Allison Fansler is a 2006 graduate of the Daytime MBA Program. Prior to Fuqua, she worked for the Department of Treasury, ThinkWave and the KIPP Foundation. She is now President and COO of KIPP DC.
Why did you choose Fuqua?
I had been working in the social sector in California, but knew I wanted to move back to the East Coast to be closer to my family and establish a network in that region when I went back to business school. At the time, I was working at the KIPP Foundation so I knew I wanted to stay in the social sector in some way. I wasn’t sure exactly what I wanted to do, but it was important for me to find a school where the social sector was a priority, a school that attracted great organizations, and a school that had an established culture in the field with a supportive cohort of classmates that might be searching for the some of the same things I was looking for. After living in San Francisco for a while, I also loved the notion of living in Durham. I was really excited about living in a place that was more “livable”. All of those factors added up to me choosing Fuqua.
What activities were you involved in at Fuqua that helped propel you towards your goal?

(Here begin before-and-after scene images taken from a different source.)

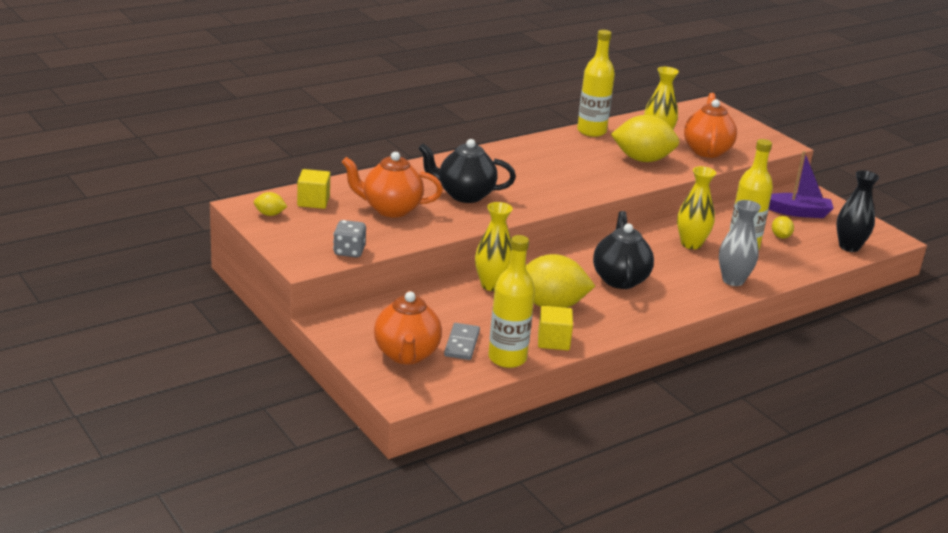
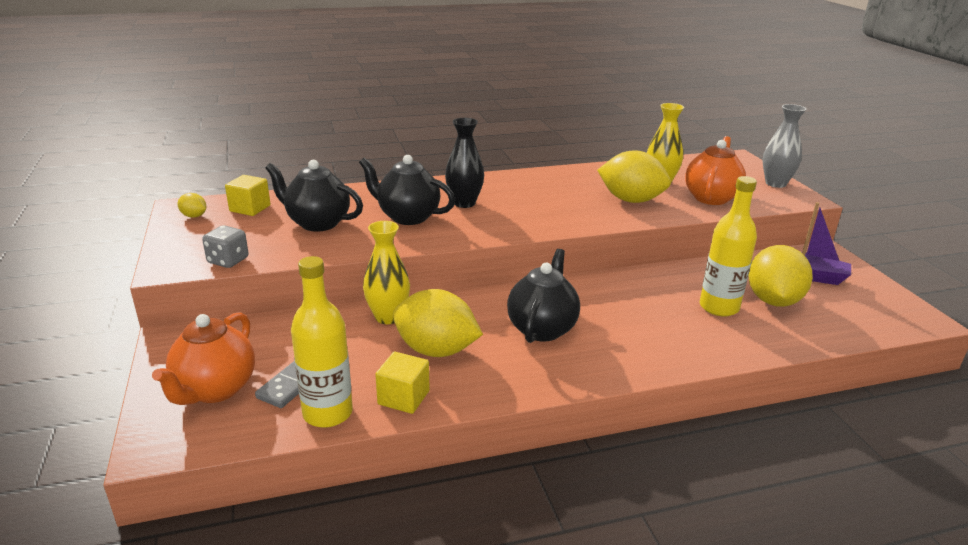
camera: 20 degrees right, 0 degrees up
orange teapot [342,152,443,218] -> black teapot [265,160,363,232]
yellow bottle [577,30,615,137] -> none
yellow vase [677,166,716,249] -> none
grey vase [719,200,761,286] -> grey vase moved to [763,104,806,188]
yellow lemon [772,216,794,239] -> yellow lemon [748,245,813,307], size x2.25
black vase [836,170,879,252] -> black vase moved to [445,118,484,208]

I had experience in charter schools and I knew I wanted to stay directly involved in charter schools while I was there. As a first year MBA student, I participated in Day in Durham and met someone who worked in Duke’s community affairs office who I immediately connected with as he was on the board of a local charter school. I very quickly joined the board – it was just important to me to be grounded in something going on outside of the University community. When you are insular to a particular community, you can miss 95% of what’s going on in the world. On campus, I also became very involved in Net Impact because I knew I wanted to maintain my career in social impact so participating in Net Impact events and with a cohort of students that were searching for similar things was important to me.
Describe the work you are doing today?
When I started [at KIPP DC], it was at the perfect level. I was essentially employee #3 at a headquarters office and had the opportunity to build it from where it was in 2006 to where we are now with 500 employees, 70 of which report to me from the operations side. The organization has just grown tremendously, and I feel like I have grown right alongside it at a pace that fits my ability to lead it. I have had the exact same job title since the first day, but every day is different. Every year I look back and I think, “I can’t believe how much we have done.
I feel like I found my dream job coming out of business school. We’ve gone from helping principals understand basic budgeting to getting the highest S&P rating of any charter school on its first review which allowed us to receive funding to finance more schools. Also, things like knowing how much to build and how much to acquire – these are all things that I feel like I have the grounding to do because of what I learned in business school.
What do you think are the critical skills needed for careers in social impact?
The hardest thing for me to find is management and relationship skills in candidates, so if you can put yourself in positions to practice leading people you should do it. It really is so much harder than people think! I wish people would not be as worried about what they can deliver and produce, but how they present themselves since it is already assumed that you are very smart. You gain the edge when you can be the person to come in and build really authentic relationships since that is hugely important to how organizations work. A big part of the culture at Fuqua is all about teamwork and it is definitely one of the reasons I decided to go to school there. The relationship, management and team skills are so important that you can never overemphasize them.